Utah Code Ann. § 17-5-213.
[3] The relevant text of this section provided as follows:
The board of county commissioners shall biennially, at a meeting held at least six months prior to the election of county officers, fix and determine the salaries of county officers, for whom maximum salaries are fixed, for the term next succeeding; provided that the salaries of such officers shall not be diminished or increased for the term for which they were elected and shall have qualified ....
Utah Code Ann. § 17-16-15 (repealed 1969 Utah Laws, ch. 41, § 2).
[4] Although the facts of this case have not been sufficiently developed to allow a judgment as to the applicability of other statutory provisions, we note there are specifically defined methods for sanctioning county officials who fail to perform their duties and for obtaining remedies for damages caused by their unlawful actions. See, e.g., Utah Code Ann. § 17-18-1(4)(c) (authorizing county attorney to "proceed against any officer and sureties under this subsection for any neglect of duty"); id. §§ 77-6-1 to -9 (judicial proceedings to remove officers not subject to impeachment); id. § 17-16-11 (requirements for official bonds).
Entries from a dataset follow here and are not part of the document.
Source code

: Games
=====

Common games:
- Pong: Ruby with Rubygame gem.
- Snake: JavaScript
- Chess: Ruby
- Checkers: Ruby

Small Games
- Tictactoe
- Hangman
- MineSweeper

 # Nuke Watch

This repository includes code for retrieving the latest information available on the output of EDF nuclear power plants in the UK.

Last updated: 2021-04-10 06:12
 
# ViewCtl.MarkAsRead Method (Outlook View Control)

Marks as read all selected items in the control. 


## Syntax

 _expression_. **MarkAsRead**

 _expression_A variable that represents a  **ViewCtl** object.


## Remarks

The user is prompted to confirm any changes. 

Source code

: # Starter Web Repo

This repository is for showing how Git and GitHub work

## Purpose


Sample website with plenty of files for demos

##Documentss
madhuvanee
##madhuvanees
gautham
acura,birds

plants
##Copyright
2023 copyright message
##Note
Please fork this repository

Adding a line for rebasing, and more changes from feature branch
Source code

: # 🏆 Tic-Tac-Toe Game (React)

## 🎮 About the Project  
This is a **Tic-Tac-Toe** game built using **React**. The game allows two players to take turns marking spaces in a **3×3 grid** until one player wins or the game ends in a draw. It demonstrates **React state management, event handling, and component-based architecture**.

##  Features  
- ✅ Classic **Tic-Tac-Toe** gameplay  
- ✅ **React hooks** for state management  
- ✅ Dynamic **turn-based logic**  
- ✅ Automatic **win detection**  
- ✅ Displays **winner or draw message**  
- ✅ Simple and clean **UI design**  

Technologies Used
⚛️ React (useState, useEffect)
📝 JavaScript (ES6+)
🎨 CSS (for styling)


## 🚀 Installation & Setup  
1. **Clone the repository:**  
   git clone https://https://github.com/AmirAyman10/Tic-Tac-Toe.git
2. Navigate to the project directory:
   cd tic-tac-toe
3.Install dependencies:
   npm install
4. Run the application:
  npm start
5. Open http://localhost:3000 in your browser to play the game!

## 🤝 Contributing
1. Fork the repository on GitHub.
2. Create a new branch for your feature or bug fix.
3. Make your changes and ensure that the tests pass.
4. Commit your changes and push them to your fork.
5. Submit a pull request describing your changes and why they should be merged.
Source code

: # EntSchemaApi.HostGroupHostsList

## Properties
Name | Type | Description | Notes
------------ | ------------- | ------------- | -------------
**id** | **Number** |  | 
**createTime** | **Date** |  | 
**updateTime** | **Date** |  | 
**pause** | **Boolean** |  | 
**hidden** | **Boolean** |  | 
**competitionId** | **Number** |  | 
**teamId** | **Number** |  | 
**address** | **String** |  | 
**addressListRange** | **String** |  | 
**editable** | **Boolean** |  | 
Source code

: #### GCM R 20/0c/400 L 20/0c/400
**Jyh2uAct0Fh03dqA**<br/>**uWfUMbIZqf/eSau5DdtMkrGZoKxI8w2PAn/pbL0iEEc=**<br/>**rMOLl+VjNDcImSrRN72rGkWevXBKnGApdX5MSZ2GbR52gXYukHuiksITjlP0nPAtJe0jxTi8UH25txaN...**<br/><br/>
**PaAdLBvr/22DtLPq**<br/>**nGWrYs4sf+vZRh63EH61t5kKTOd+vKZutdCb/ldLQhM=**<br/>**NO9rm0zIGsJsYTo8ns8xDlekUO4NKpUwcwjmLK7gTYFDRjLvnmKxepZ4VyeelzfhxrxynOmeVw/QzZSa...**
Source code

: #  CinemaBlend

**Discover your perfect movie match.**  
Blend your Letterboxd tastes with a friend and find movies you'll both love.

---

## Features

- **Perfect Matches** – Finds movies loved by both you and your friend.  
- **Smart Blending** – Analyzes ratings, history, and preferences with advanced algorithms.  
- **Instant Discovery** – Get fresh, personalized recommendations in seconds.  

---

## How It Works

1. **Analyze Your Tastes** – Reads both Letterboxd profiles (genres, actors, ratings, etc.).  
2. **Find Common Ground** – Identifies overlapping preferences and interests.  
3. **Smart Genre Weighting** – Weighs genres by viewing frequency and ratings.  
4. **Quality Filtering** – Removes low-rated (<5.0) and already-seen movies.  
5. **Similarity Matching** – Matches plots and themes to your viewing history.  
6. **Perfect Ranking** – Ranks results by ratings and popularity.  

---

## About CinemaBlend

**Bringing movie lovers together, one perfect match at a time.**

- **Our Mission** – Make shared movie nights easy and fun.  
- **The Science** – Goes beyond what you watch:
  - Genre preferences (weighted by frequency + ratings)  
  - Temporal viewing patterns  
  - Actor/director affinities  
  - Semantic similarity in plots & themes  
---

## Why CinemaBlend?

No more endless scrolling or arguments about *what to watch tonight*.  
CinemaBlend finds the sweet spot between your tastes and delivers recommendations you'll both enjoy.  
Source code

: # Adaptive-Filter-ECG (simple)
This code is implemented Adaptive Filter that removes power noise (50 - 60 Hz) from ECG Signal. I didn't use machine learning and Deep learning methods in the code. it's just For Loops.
[5] Fibro Trust consequently defeats Green's contention that the term "willful" or "willfully" presumptively does not include a scienter requirement unless the legislature plainly indicates. Taken together, Larsen and Fibro Trust demonstrate that context is the critical factor when interpreting the term "willful" or "willfully" in a statute or rule.
[6] This does not mean that the legislature or other drafter of rules governing the conduct of public officials cannot choose to hold public officials to a higher standard. Rather, it means there is a clear public policy basis for justifiable hesitation in imposing severe personal sanctions for good faith misjudgments as to scope of authority. For instance, Worthen acknowledged that judges are expected to educate themselves sufficiently to avoid departures, willful or otherwise, from the proper exercise of their authority. See 926 P.2d at 870. Accordingly, some of the standards permitting sanctions for judicial misconduct do not include a requirement that the misconduct be willful. See id. (noting that "conduct prejudicial to the administration of justice which brings a judicial office into disrepute," does not require a showing of willful "bad faith"). However, merely negligent judicial misconduct is presumptively less egregious and therefore entails a lesser sanction. See id. In the instant case, by contrast, the statute draws no distinction in the severity of the sanction for willfully, fraudulently, or corruptly attempting an unauthorized act.
[7] We have often cited this same policy concern as the justification for granting governmental immunity to officials who are exercising discretionary functions. See, e.g., Nelson v. Salt Lake City, 919 P.2d 568, 574-76 (Utah 1996).
[8] Because our interpretation of the term "willfully" resolves the issue of the assessment of penalties and damages under section 17-5-207, we need not address the question of whether "damages" under that same section may include attorney fees.
[9] In her cross-appeal, Green asserts that the district court lacked a substantial evidentiary basis for reducing the award of attorney fees from approximately $15,700 to $10,000. In light of our decision that the district court improperly awarded attorney fees pursuant to section 17-5-207, Green's cross-appeal is rendered moot. Nor do we address Green's contention that there are alternate grounds for affirming the district court's award of attorney fees. While we may consider any alternate ground that was argued below for supporting the district court's decision, that alternate ground must be supported by an adequate record. The bare record in this case, consisting of stipulated facts, provides an inadequate basis for awarding attorney fees on any of the asserted alternate grounds.